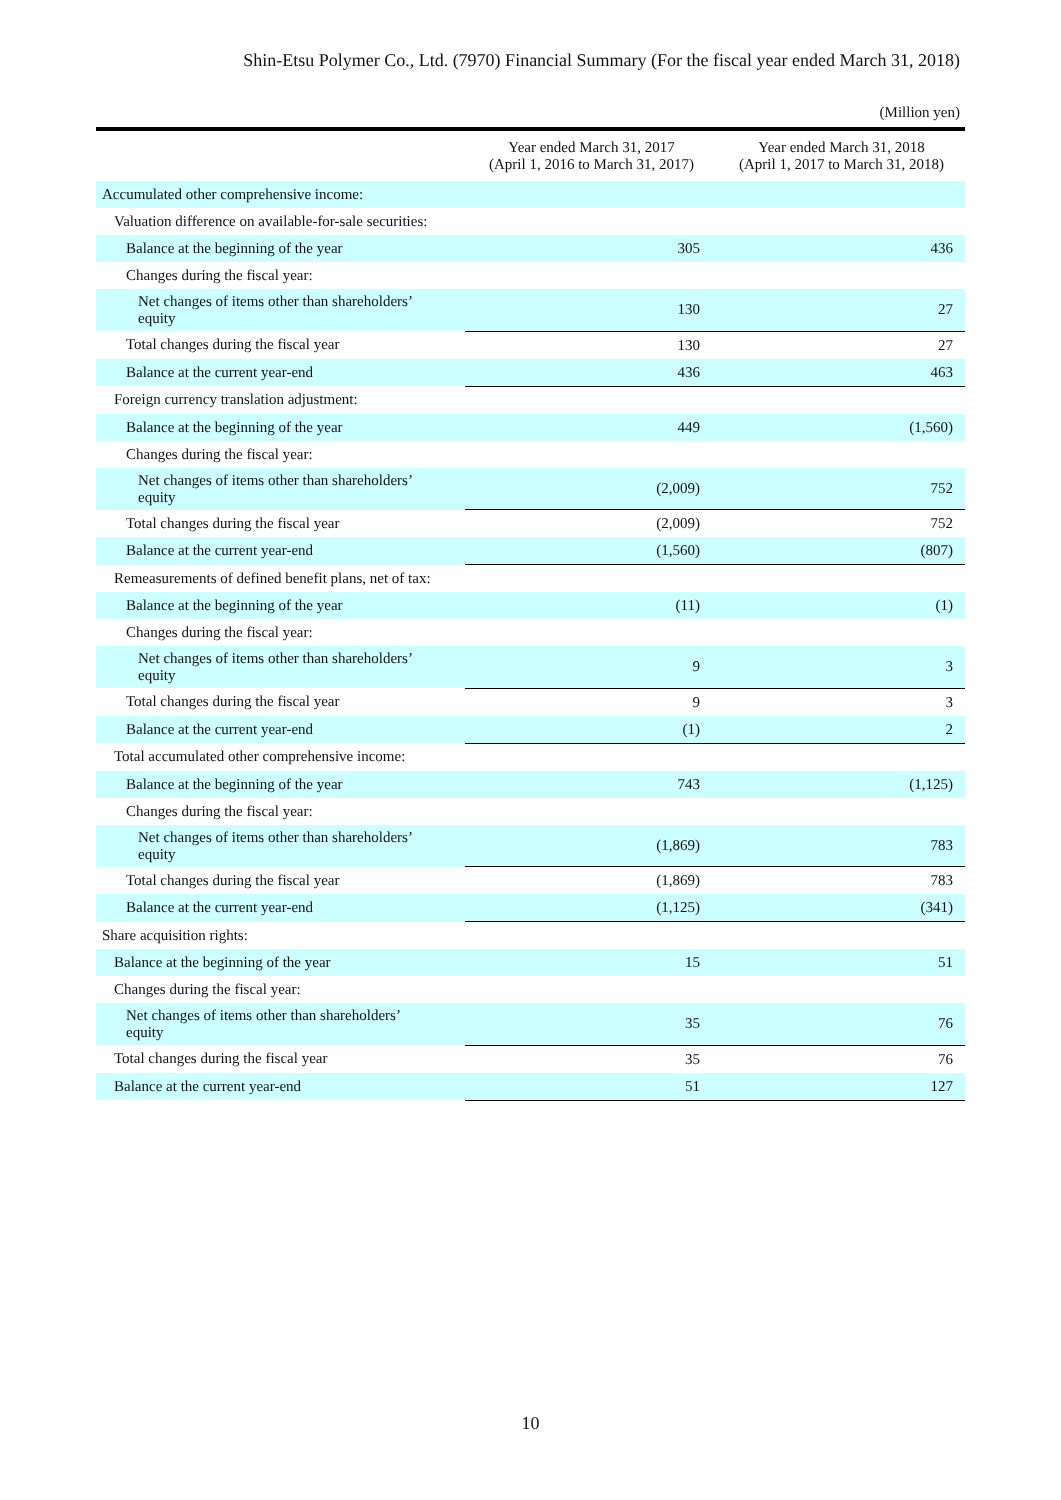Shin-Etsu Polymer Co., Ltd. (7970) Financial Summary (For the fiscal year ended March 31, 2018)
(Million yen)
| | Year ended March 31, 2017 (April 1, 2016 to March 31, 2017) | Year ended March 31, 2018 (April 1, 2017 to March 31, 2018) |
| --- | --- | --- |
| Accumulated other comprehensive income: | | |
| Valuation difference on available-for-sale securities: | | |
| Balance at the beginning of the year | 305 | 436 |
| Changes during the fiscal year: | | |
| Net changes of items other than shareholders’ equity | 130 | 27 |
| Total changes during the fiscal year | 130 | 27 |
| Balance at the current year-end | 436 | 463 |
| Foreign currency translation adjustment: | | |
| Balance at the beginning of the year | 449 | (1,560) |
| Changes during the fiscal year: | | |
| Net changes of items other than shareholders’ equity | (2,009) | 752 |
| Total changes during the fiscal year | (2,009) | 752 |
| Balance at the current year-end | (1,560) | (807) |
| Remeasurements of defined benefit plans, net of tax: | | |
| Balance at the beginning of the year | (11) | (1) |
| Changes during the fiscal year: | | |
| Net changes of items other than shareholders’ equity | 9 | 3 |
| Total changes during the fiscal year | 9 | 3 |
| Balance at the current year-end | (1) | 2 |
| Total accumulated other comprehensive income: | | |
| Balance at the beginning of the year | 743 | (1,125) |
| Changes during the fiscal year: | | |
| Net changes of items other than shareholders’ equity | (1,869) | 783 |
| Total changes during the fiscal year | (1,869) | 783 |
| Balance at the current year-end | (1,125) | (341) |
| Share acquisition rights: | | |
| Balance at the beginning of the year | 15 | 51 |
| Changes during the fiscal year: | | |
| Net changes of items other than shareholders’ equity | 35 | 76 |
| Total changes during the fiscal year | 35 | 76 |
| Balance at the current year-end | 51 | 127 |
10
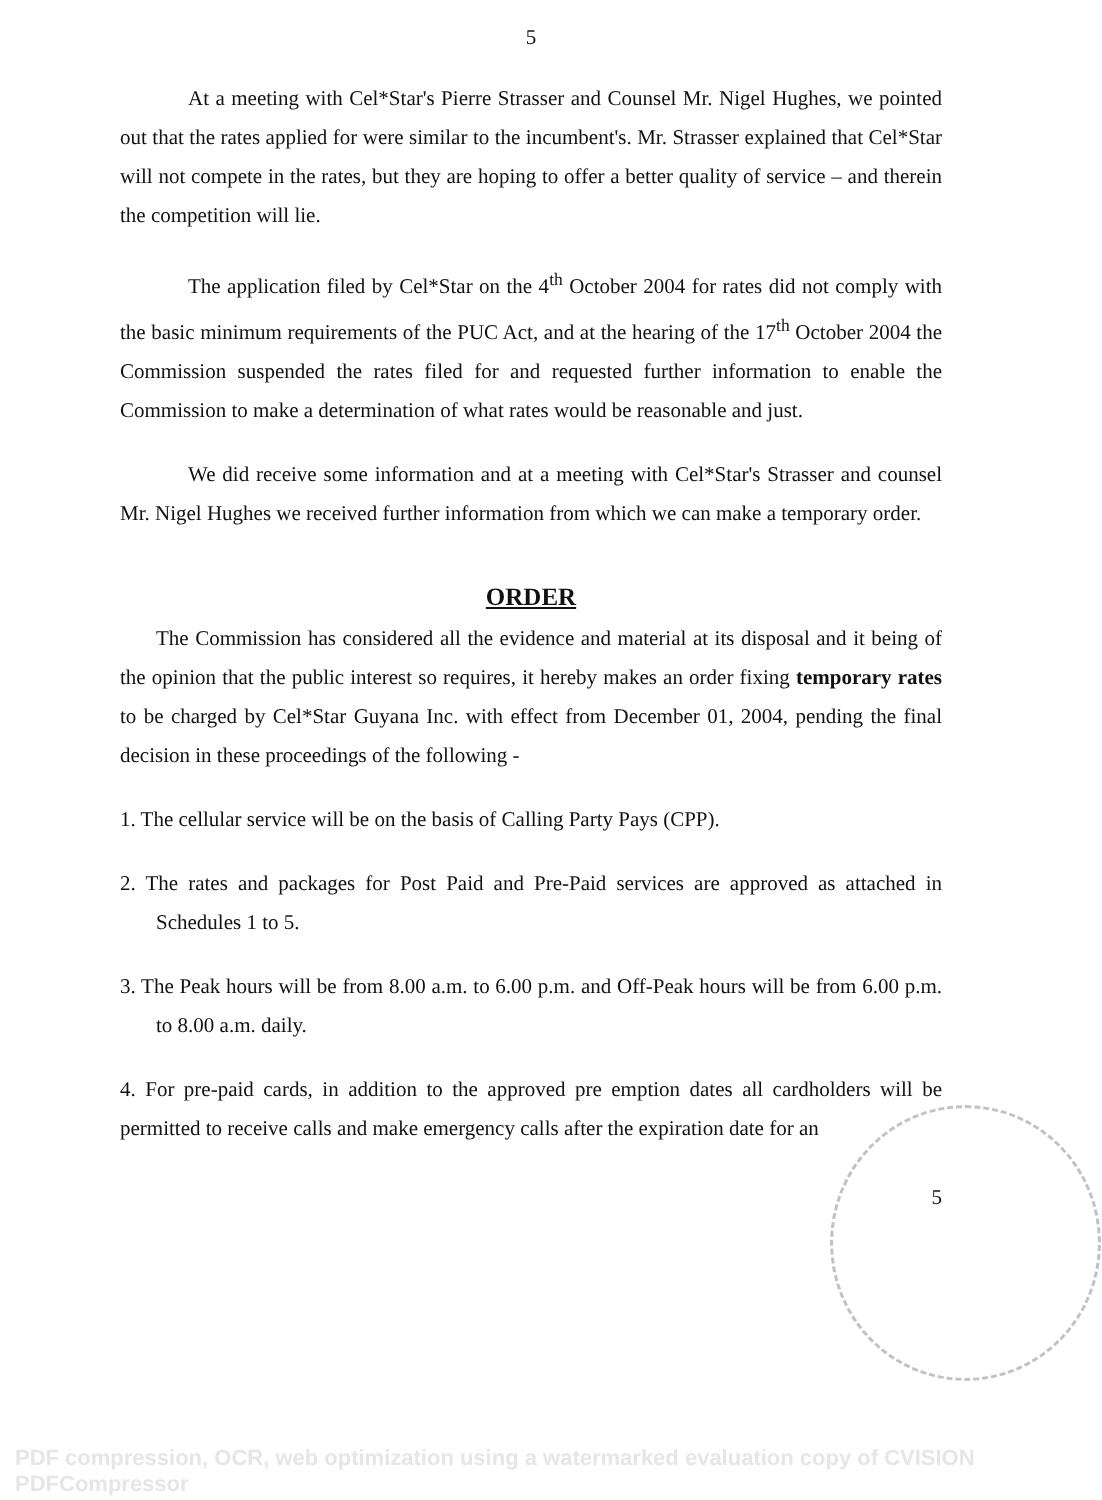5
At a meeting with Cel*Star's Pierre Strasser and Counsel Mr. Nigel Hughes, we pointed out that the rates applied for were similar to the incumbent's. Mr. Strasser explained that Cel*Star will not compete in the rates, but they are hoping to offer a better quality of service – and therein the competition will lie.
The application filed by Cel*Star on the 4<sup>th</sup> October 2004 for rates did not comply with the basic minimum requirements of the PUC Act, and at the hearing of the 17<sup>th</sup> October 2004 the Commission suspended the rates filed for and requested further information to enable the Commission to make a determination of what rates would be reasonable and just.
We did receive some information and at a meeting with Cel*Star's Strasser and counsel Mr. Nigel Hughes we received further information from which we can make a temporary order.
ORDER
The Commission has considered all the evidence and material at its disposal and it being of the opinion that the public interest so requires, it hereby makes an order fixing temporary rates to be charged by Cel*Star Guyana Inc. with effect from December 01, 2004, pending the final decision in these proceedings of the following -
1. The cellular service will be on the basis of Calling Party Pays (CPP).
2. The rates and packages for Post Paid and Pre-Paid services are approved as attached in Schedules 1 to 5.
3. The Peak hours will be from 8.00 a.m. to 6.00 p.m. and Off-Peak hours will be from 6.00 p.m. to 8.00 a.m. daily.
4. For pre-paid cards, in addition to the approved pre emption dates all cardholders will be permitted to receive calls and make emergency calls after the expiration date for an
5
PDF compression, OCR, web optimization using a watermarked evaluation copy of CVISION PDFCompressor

------------------------------------------------

# WHAT YOU ARE ASKED TO DO
Nothing should appear in the answer except the lines above from the line with "31, 2018) |" through the line with "rights: | | |", both included, written out exactly.

# TASK ANSWER
| | Year ended March 31, 2017 (April 1, 2016 to March 31, 2017) | Year ended March 31, 2018 (April 1, 2017 to March 31, 2018) |
| --- | --- | --- |
| Accumulated other comprehensive income: | | |
| Valuation difference on available-for-sale securities: | | |
| Balance at the beginning of the year | 305 | 436 |
| Changes during the fiscal year: | | |
| Net changes of items other than shareholders’ equity | 130 | 27 |
| Total changes during the fiscal year | 130 | 27 |
| Balance at the current year-end | 436 | 463 |
| Foreign currency translation adjustment: | | |
| Balance at the beginning of the year | 449 | (1,560) |
| Changes during the fiscal year: | | |
| Net changes of items other than shareholders’ equity | (2,009) | 752 |
| Total changes during the fiscal year | (2,009) | 752 |
| Balance at the current year-end | (1,560) | (807) |
| Remeasurements of defined benefit plans, net of tax: | | |
| Balance at the beginning of the year | (11) | (1) |
| Changes during the fiscal year: | | |
| Net changes of items other than shareholders’ equity | 9 | 3 |
| Total changes during the fiscal year | 9 | 3 |
| Balance at the current year-end | (1) | 2 |
| Total accumulated other comprehensive income: | | |
| Balance at the beginning of the year | 743 | (1,125) |
| Changes during the fiscal year: | | |
| Net changes of items other than shareholders’ equity | (1,869) | 783 |
| Total changes during the fiscal year | (1,869) | 783 |
| Balance at the current year-end | (1,125) | (341) |
| Share acquisition rights: | | |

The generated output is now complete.